The Re-Emergence of Semillon & Arda Rezerv Semillon

 


After recently talking about Gamay as an emerging popular grape, let’s take a look at Semillon, specifically, the Arda Rezerv Semillon. Like Gamay, Semillon isn’t new, but seems as if many have newly rediscovered it. Last year, Arda joined Melen, Saranta, Suvla, and Sevilen, as a Semillon producer. I haven’t written about it before now…largely because I was hoping to keep it a secret and drink it all myself! But it really deserves some attention.

Turkish wineSemillon in Turkey

Like many countries, Turkey got hit hard by phylloxera. During its recovery period, it experienced a similar path to viticulture recovery as northern Italy where hardier and easier to grow French grapes were imported and planted. One of the first grapes brought to Turkey was Semillon. Nihat A. Kutman (founding father of Doluca and grandfather to the Kutman winery founder) brought Semillon to Turkey (along with Cinsault, Gamay, and Riesling) in the mid 1930s. He planted cuttings of these grapes in vineyards around Mürefte along the Sea of Marmara. 

While Riesling appears in very few wineries here, the other three have clung on and all are currently having something of a rebirth of popularity.

Arda Rezerv Semillon, 2020

Arda, based in northern Thrace in Edirne (close to the Turkey-Bulgaria-Greece corner) does not grow its Semillon on site. The winery brings it in from Gazıköy, in the Marmara growing region. The grapes get whole bunch fermented in French oak. The wine then ages a further five months in French oak. Clearly not new or heavily toasted oak, thank goodness. The oak is very well integrated, giving the wine some roundness and depth without overwhelming.

Cool lemon in the glass, the wine immediately gives notes of citrus right off the top. Aromas of pomelo, ripe white fruits, daisies, and almonds quickly follow. Round and weighty, with 13% abv, and buoyed by a citrussy acidity, the palate exhibits light touches of vanilla and pastry, stone fruit, and white peach, all of which linger very pleasantly. Elegant, and a wine worthy of ageing.

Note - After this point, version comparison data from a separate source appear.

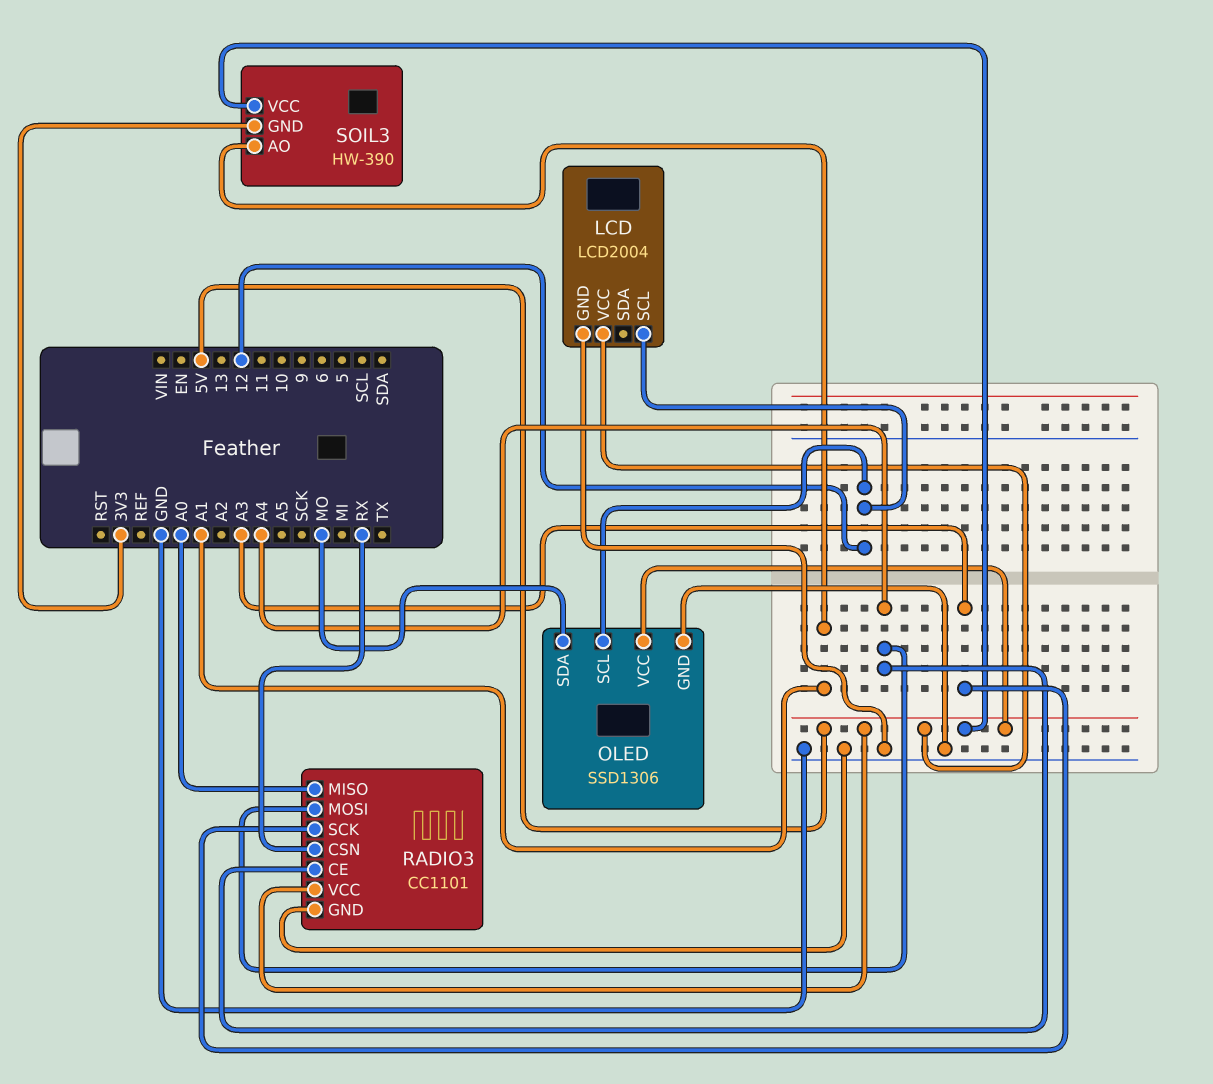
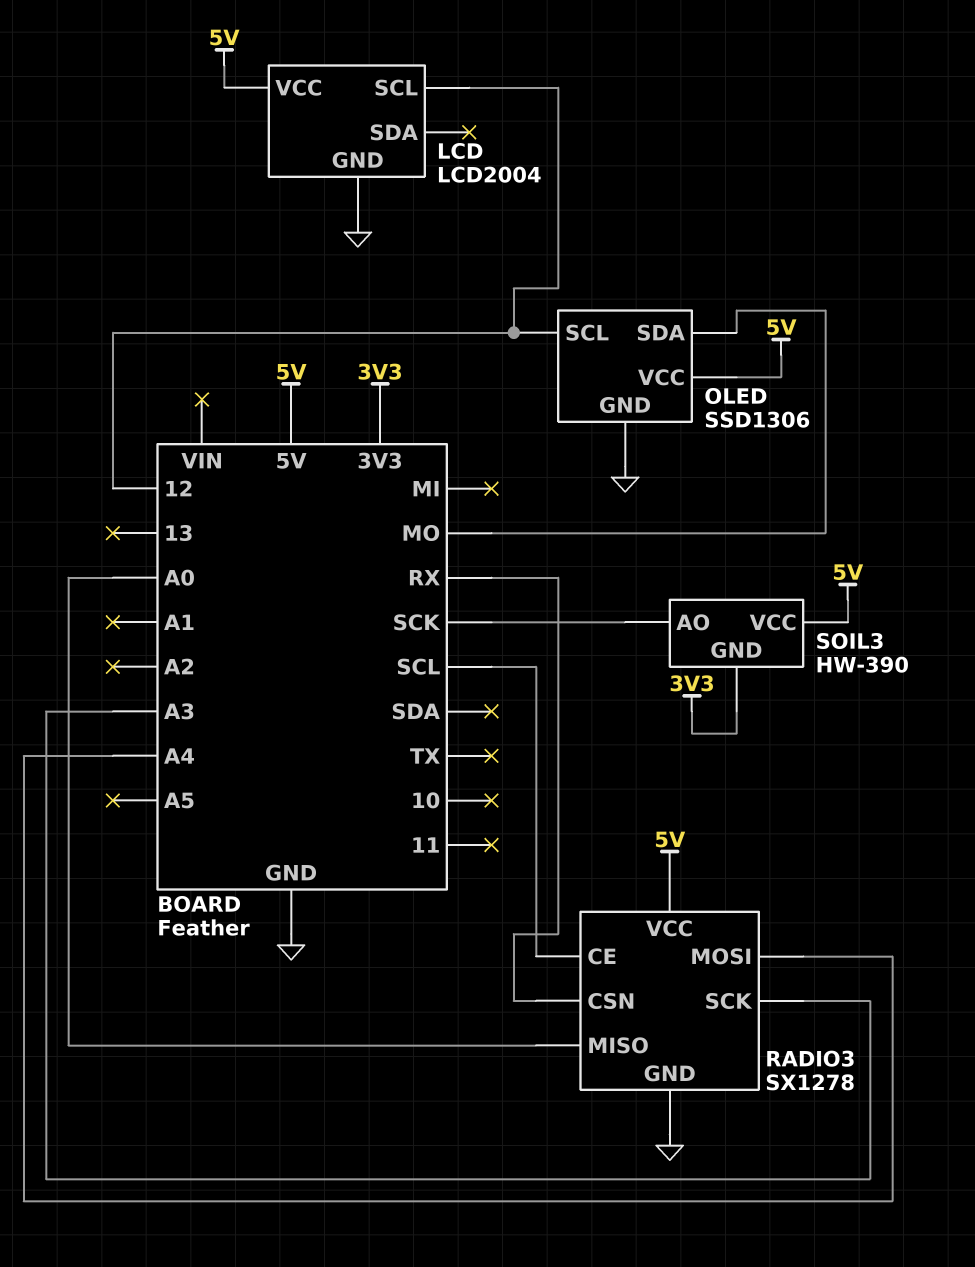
RADIO3: CC1101 -> SX1278
RADIO3 pin CE: A4 -> SCL
SOIL3 pin AO: A1 -> SCK

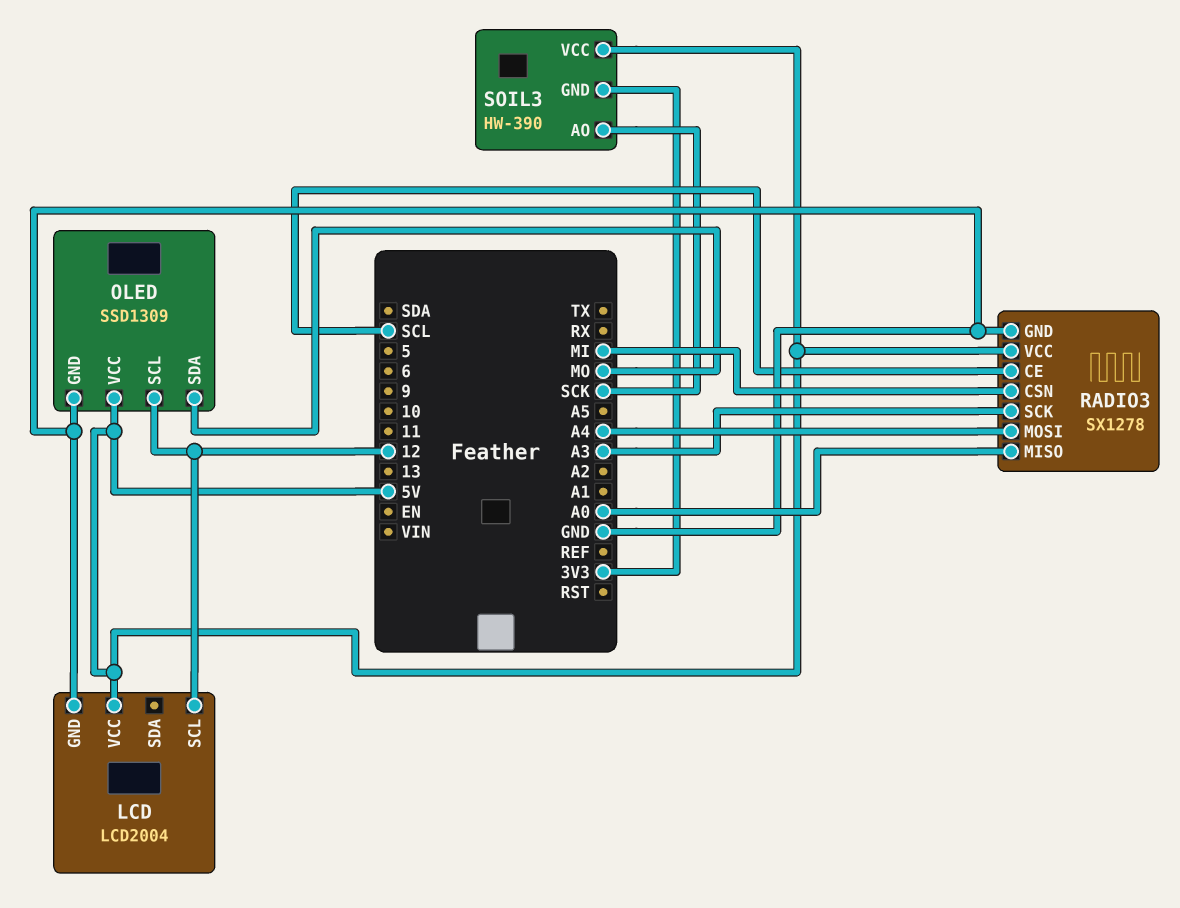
OLED: SSD1306 -> SSD1309
RADIO3 pin CSN: RX -> MI

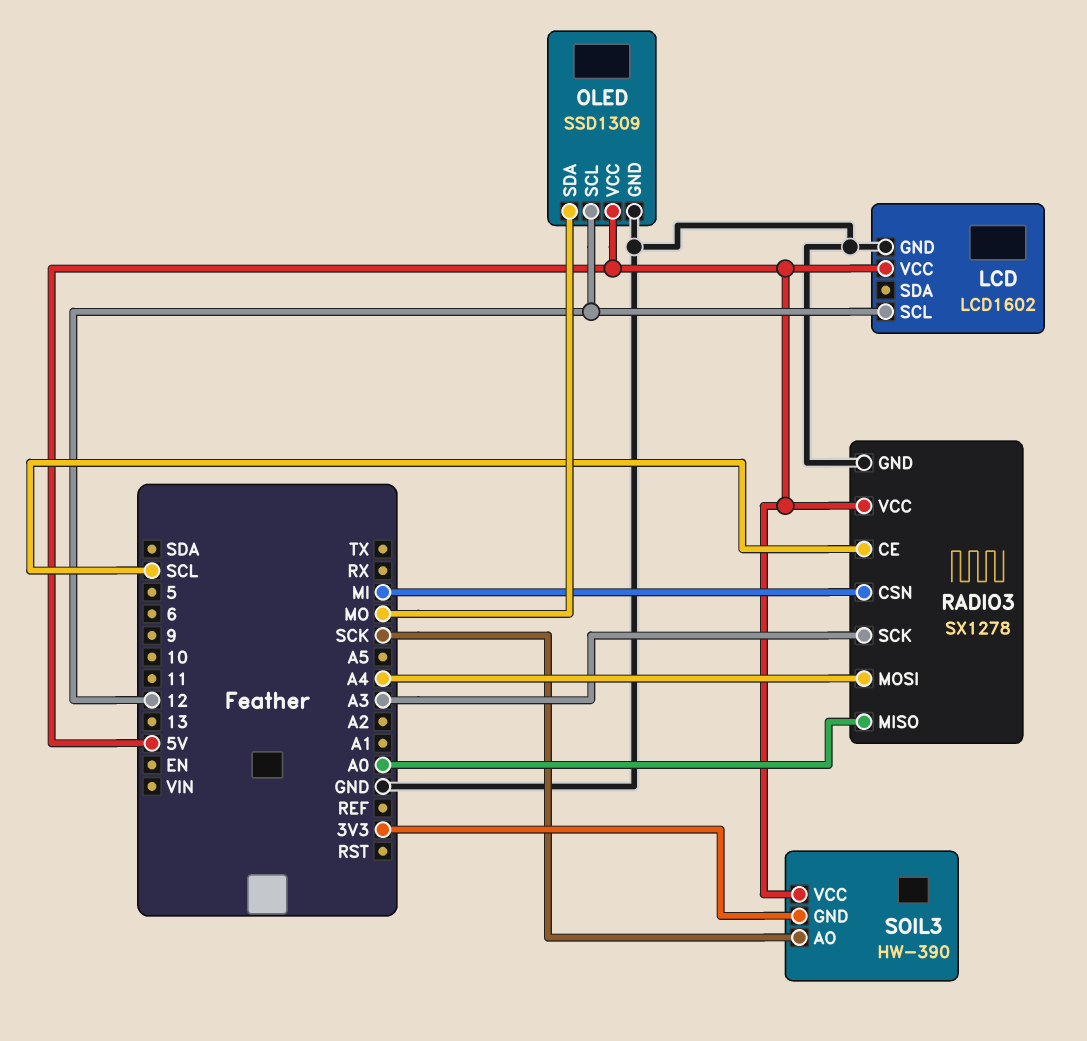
LCD: LCD2004 -> LCD1602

The Arda Rezerv Semillon made its way into my glass a lot since I first had it last spring. I’ve paired it successfully with a number of favorite summer salads and slaws, pork burgers, bacon jam, and various cheeses. It was also lovey with balsamic strawberries over honey tarragon ricotta on parmesan biscuits. Thanks to Robin from Crushed Grape Chronicles for the recipe!